We have access to free education online today, over thousands of items in single grocery stores, and connection to anyone across the globe with internet and video.
So why are we so resistant to actually seeing that conditions have improved? The answer lies in our ability to construct better images and foster more connection in our lives.
As kids, we play with images all the time. No one doubts a child as they strap on a cape and run around the backyard claiming they're a superhero, but as we grow older and move more into our left brain realm of thinking and intellect, we learn what behaviors are acceptable and which are not. We may no longer strap on a cape as adults, but we still play with images. This is the reason that the celebrity gossip industry rakes in about 3 billion dollars a year.
And while news media contributes to our resistance to optimism, the consequence of habitually being led to believe that things are falling apart is lowered decision making ability and increased stress chemistry. If the body becomes habituated for this state, the mind begins to take in inaccurate information and detect danger where there's no real imminent threat.
This helps to illustrate a very basic principle, which is that consciousness becomes what it perceives.
As we upgrade the physiology through a tool like meditation, we no longer look to external experiences, possessions and relationships to fill us up.

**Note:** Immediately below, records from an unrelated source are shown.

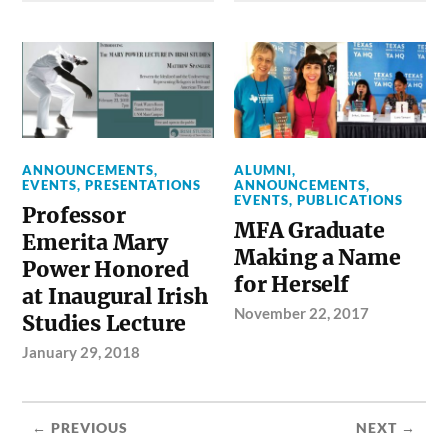
ANNOUNCEMENTS
,
ALUMNI
,
EVENTS
,
PRESENTATIONS
ANNOUNCEMENTS
,
EVENTS
,
PUBLICATIONS
Professor
MFA Graduate
Emerita Mary
Making a Name
Power Honored
for Herself
at Inaugural Irish
November 22, 2017
Studies Lecture
January 29, 2018
← PREVIOUS
NEXT →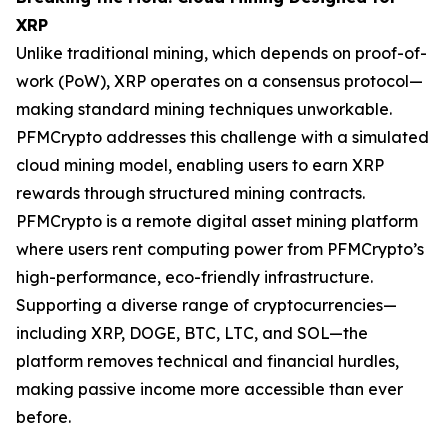
XRP
Unlike traditional mining, which depends on proof-of-
work (PoW), XRP operates on a consensus protocol—
making standard mining techniques unworkable.
PFMCrypto addresses this challenge with a simulated
cloud mining model, enabling users to earn XRP
rewards through structured mining contracts.
PFMCrypto is a remote digital asset mining platform
where users rent computing power from PFMCrypto’s
high-performance, eco-friendly infrastructure.
Supporting a diverse range of cryptocurrencies—
including XRP, DOGE, BTC, LTC, and SOL—the
platform removes technical and financial hurdles,
making passive income more accessible than ever
before.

We become more self-fulfilled, which allows us to create higher grade experiences, which has an effect on others as well. I love this quote from writer Ursula K. Le Guin:
"I think hard times are coming, when we will be wanting the voices of writers who can see alternatives to how we live now, and can see through our fear-stricken society and its obsessive technologies, to other ways of being. And even imagine some real grounds for hope. We will need writers who can remember freedom: poets, visionaries—the realists of a larger reality…. Power can be resisted and changed by human beings; resistance and change often begin in art, and very often in our art—the art of words."
Images are important, because whatever we give our attention to often becomes true for us. Through a practice like meditation, we become masters of our attention, which increase direct perception and provide independent action.